• [FRAGMENTO PARA LEER]
Curiosa insensibilidad, curiosa apatía ante un fenómeno de tanta consecuencia como son los incendios que con cada temporada, año tras año, por décadas y siglos han ido destruyendo a paso cada vez más apremiante - como si la destrucción total fuera un objetivo urgente - la limitada inmensidad de los bosques y selvas tropicales y sub-tropicales de México y Centroamérica. Situados en la región por donde los vientos del sur esparcen los humos y cenizas de los lejanos fuegos sufrimos bastante directamente algunos de los resultados negativos de ese daño distante, mucho mayor, que a la larga podría resultar inmensurable.

Como penachos de volcanes en erupción o nubarrones de una guerra de exterminio, el humo de las fogatas ciclópeas encendidas por la obtusa mano humana envenenan los cielos de amplias regiones geográficas con multitud de habitantes - sin duda demasiados - que necesitan respirar aires puros y adoran secretamente al sol. Por beneficiarse de unas cenizas fertilizantes que les den un año más de vida a tierras pobres, agotadas de labranza; por ganar unas pocas cuadras más de plantío que al cabo de unas pocas cosechas las volverá estériles la erosión inevitable donde falta el árbol destruído, los agricultores desatan las energías incontrolables del fuego que lo devora todo, transformando lo vivo en cenizas aventadas sobre el continente.

• [REGISTROS ENTREGADOS]
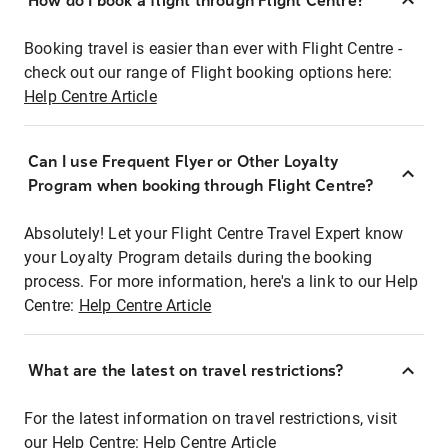
How do I book a flight through Flight Centre?
Booking travel is easier than ever with Flight Centre -
check out our range of Flight booking options here:
Help Centre Article
Can I use Frequent Flyer or Other Loyalty
Program when booking through Flight Centre?
Absolutely! Let your Flight Centre Travel Expert know
your Loyalty Program details during the booking
process. For more information, here's a link to our Help
Centre:
Help Centre Article
What are the latest on travel restrictions?
For the latest information on travel restrictions, visit
our Help Centre:
Help Centre Article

• [TU TAREA] Sigue escribiendo el texto sobre los incendios de bosques y selvas en México y Centroamérica, empezando justo después de su última oración.

• [RESULTADO DEL EJERCICIO]
Como cumpliendo un ritual mortuorio de simbólicas premoniciones, los hombres de la tierra la destruyen con la empecinada insistencia de una tradición que no reconoce otro tiempo que el estático persistir del mito. Justificándose en la necesidad del momento, que les es adverso, y en la costumbre y lo aceptado actúan con el mismo ciego interés de los que, no sufriendo adversidad económica ninguna, anteponen a toda consideración la satisfacción de sus más inmediatas ambiciones. Y lo hacen del modo dramático y violento con que se lo ha hecho desde siempre, como si ese arrasar a fuego kilómetros y kilómetros cuadrados de selva virgen fuera un deber sagrado, hecatombe necesaria en errada adoración de los dioses implacables de la agricultura, la política y la miseria.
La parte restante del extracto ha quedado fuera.